(Saved entries)
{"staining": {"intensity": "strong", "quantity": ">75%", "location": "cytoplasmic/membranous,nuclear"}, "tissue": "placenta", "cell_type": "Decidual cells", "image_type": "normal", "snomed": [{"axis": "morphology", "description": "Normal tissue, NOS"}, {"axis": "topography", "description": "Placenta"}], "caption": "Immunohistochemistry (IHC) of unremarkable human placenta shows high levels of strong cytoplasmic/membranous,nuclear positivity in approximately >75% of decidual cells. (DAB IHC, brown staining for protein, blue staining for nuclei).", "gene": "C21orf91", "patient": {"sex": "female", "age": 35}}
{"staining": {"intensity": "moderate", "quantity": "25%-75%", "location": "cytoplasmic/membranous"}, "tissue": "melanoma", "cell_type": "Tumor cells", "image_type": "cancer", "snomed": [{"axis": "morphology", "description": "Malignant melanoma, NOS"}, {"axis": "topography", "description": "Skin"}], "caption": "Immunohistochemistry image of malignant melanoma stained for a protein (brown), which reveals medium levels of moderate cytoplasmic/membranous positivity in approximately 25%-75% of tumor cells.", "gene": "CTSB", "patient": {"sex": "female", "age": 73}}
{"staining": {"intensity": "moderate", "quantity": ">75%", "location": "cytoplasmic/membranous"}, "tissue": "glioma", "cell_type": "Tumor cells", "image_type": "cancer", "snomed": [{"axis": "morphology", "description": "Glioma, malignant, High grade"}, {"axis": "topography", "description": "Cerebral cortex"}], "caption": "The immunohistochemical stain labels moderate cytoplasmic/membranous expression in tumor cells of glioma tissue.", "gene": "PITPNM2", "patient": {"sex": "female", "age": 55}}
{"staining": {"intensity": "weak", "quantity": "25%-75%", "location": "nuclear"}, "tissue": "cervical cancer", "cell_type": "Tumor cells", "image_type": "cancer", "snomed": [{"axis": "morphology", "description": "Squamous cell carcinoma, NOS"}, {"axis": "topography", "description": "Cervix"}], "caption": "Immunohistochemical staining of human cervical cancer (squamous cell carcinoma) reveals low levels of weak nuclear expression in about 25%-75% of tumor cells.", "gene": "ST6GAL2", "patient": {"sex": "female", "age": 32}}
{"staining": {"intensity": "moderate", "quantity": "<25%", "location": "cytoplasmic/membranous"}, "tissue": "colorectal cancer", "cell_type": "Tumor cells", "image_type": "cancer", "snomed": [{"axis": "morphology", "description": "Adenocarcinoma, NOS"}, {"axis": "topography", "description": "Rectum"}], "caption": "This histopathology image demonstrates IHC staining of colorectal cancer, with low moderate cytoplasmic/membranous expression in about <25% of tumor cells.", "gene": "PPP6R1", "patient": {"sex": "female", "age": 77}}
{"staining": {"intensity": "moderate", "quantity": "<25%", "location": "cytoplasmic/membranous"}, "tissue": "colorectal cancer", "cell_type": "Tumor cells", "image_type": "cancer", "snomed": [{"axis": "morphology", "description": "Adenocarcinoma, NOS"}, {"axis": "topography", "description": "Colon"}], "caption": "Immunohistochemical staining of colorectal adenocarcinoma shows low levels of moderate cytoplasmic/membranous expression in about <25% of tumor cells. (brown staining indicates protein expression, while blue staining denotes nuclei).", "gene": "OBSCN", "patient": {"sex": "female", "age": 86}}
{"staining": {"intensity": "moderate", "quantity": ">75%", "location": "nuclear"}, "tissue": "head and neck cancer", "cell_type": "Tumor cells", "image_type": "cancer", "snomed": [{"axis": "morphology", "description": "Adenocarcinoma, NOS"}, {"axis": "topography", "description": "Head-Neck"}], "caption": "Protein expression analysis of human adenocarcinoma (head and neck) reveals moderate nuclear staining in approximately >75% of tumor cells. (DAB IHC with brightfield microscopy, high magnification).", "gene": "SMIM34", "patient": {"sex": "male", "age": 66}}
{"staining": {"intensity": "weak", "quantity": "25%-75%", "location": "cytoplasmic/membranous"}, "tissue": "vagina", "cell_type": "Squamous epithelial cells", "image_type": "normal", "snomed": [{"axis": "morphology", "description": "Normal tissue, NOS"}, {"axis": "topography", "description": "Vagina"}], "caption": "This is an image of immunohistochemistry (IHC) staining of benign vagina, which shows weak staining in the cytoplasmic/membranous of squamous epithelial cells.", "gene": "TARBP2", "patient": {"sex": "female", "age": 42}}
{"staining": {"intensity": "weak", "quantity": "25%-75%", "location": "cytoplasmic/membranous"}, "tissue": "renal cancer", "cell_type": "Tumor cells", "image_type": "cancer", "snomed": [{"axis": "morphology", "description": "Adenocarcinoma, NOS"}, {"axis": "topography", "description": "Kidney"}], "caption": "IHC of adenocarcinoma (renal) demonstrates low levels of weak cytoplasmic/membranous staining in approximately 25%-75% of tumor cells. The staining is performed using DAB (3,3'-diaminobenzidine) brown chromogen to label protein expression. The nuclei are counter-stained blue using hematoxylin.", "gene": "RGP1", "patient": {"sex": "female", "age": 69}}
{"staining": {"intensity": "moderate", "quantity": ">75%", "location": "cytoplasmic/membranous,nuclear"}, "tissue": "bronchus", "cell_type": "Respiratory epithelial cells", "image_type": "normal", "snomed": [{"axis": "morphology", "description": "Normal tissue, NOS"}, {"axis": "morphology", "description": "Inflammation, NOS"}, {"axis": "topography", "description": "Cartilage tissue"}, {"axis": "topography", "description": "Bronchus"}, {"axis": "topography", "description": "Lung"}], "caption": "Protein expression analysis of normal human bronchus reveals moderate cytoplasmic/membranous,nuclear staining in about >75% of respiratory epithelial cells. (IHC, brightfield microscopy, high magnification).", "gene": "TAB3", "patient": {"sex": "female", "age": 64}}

- _WORK TO COMPLETE_: All that belongs in your answer is the stretch of entries above from the line with "of colorectal adenocarcinoma" through the line with "is an image", printed exactly.

- _SOLUTION TO THIS EXERCISE_:
{"staining": {"intensity": "moderate", "quantity": "<25%", "location": "cytoplasmic/membranous"}, "tissue": "colorectal cancer", "cell_type": "Tumor cells", "image_type": "cancer", "snomed": [{"axis": "morphology", "description": "Adenocarcinoma, NOS"}, {"axis": "topography", "description": "Colon"}], "caption": "Immunohistochemical staining of colorectal adenocarcinoma shows low levels of moderate cytoplasmic/membranous expression in about <25% of tumor cells. (brown staining indicates protein expression, while blue staining denotes nuclei).", "gene": "OBSCN", "patient": {"sex": "female", "age": 86}}
{"staining": {"intensity": "moderate", "quantity": ">75%", "location": "nuclear"}, "tissue": "head and neck cancer", "cell_type": "Tumor cells", "image_type": "cancer", "snomed": [{"axis": "morphology", "description": "Adenocarcinoma, NOS"}, {"axis": "topography", "description": "Head-Neck"}], "caption": "Protein expression analysis of human adenocarcinoma (head and neck) reveals moderate nuclear staining in approximately >75% of tumor cells. (DAB IHC with brightfield microscopy, high magnification).", "gene": "SMIM34", "patient": {"sex": "male", "age": 66}}
{"staining": {"intensity": "weak", "quantity": "25%-75%", "location": "cytoplasmic/membranous"}, "tissue": "vagina", "cell_type": "Squamous epithelial cells", "image_type": "normal", "snomed": [{"axis": "morphology", "description": "Normal tissue, NOS"}, {"axis": "topography", "description": "Vagina"}], "caption": "This is an image of immunohistochemistry (IHC) staining of benign vagina, which shows weak staining in the cytoplasmic/membranous of squamous epithelial cells.", "gene": "TARBP2", "patient": {"sex": "female", "age": 42}}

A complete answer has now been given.